As a chief of the Oglala Lakota Sioux of the Pine Ridge Agency of South Dakota, Iron White Man was frequently a representative of Sioux Nation in the US court system. His testimony is recorded in several legal cases, defending his community against the corruption and poor living conditions provided to them on the reservation. In 1882, Iron White Man signed his name to a petition against the agent assigned to Pine Ridge by the Bureau of Indian affairs, a man named McGillicuddy. The petition details McGillicuddy's abuses on the reservation, and describes the poor living conditions
At the age of 71, Iron White Man traveled to the District of Columbia to deliver his most important legal testimony to the Supreme Court. He argued that the events of the Battle of the Greasy Grass (Little Bighorn) had been historically misrepresented, and that General Custer had attacked the Sioux unprovoked. At this point in the early 20th century, the general American perception of the Battle of the Little Bighorn was one of Native American hostility. This belief led to the government's decision to violate the sovereignty of the Sioux and Cheyenne nations, forcibly relocating the Lakota Sioux from their home in Red Cloud, Montana, to the Pine Ridge Reservation in South Dakota. By testifying against General Custer in 1930, Iron White Man added to mounting evidence that the Fort Laramie Treaty of 1866 had been unlawfully violated by the US government when they claimed the Black Hills of South Dakota in 1877. Initially, the United States ruled against the Sioux Nation's claim in 1946. Ultimately, however, legal proceedings culminated in the 1980 case of the United States vs the Sioux Nation. The Supreme Court ruled that, although native lands were not unlawfully seized, native beneficiaries were entitled to $17.1 million under the Just Compensation Clause of the 5th amendment. As of this writing, the Sioux have not accepted that compensation in protest of the ruling, as acceptance would nullify their fight for sovereignty over native land.

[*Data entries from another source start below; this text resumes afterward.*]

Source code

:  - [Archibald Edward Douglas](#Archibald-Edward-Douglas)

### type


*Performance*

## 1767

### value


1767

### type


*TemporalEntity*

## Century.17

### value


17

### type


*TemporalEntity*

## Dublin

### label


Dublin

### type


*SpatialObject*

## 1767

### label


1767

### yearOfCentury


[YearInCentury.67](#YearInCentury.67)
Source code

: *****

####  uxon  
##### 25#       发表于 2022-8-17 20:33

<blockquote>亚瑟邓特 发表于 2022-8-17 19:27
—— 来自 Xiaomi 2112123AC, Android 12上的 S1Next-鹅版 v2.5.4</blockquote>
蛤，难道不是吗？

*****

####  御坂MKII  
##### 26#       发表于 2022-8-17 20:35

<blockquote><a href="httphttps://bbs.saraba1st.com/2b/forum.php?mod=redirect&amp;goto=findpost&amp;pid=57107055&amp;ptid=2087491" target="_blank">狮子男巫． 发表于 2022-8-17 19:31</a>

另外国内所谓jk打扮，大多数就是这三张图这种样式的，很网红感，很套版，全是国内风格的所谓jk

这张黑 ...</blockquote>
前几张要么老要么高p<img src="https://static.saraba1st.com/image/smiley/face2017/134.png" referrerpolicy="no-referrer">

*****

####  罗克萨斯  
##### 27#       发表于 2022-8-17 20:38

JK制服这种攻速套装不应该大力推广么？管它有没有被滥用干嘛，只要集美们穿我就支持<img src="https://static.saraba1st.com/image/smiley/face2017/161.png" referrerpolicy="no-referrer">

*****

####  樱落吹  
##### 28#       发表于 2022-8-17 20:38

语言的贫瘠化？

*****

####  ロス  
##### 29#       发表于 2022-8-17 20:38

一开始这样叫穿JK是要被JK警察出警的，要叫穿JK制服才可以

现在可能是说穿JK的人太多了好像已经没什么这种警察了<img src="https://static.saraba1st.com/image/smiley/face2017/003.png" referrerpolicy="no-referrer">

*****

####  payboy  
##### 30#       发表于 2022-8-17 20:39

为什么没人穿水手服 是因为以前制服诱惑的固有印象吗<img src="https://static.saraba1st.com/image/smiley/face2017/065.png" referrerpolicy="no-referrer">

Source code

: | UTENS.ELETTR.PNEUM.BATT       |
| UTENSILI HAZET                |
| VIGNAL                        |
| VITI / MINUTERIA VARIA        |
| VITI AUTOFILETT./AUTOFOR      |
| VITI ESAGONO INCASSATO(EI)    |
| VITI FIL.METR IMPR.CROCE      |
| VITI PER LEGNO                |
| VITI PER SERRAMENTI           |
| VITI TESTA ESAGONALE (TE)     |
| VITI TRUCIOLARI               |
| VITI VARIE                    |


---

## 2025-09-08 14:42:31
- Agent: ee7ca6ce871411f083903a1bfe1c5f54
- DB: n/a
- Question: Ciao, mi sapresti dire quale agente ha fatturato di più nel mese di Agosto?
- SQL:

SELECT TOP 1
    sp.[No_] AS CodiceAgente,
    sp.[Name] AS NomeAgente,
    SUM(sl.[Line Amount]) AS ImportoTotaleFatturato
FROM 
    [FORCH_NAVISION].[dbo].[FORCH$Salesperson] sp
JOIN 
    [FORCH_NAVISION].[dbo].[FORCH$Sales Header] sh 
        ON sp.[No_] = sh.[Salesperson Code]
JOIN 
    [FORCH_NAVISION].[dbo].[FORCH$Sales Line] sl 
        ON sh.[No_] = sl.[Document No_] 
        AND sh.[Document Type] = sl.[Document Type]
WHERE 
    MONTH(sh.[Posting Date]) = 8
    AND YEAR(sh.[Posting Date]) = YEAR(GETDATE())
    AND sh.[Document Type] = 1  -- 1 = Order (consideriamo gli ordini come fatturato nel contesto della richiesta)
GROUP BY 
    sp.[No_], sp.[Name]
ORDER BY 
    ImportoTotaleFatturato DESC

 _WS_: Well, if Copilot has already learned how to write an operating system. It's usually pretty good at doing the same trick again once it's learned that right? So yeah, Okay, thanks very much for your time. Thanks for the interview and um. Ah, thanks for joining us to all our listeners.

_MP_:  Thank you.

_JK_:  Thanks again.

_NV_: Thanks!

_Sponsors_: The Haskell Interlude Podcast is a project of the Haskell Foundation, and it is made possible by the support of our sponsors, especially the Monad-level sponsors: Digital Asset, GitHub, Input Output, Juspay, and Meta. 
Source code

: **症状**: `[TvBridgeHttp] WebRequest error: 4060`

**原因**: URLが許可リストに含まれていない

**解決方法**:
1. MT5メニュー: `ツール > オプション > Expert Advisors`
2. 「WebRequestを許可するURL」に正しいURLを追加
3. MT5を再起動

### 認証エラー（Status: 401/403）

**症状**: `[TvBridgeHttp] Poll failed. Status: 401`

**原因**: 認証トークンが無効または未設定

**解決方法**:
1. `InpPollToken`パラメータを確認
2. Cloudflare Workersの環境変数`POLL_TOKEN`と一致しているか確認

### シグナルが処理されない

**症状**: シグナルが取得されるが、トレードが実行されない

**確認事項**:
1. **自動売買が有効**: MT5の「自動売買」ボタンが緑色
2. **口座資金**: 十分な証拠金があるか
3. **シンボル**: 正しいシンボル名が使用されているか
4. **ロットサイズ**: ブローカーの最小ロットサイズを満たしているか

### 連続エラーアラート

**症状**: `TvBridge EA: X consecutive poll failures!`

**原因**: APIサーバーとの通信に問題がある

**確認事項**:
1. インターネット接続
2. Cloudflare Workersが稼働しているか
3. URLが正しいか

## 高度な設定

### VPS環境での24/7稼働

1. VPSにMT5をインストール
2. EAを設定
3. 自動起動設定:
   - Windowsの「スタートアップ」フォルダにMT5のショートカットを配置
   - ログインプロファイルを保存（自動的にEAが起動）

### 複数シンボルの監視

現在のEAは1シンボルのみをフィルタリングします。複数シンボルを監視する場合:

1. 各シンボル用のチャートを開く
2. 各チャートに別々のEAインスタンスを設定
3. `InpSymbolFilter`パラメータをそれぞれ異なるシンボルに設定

As one newspaper puts it, Iron White Man's testimony was "The story of the Indian's battle for existence against the white man's desire to gain control of all the rich lands of the west." Although Iron White Man's testimony was not immediately successful, and the fight for sovereignty is still ongoing, his testimony demonstrates the ongoing resilience of native nations all over Turtle Island (the United States) in fighting to preserve their culture and regain their lands.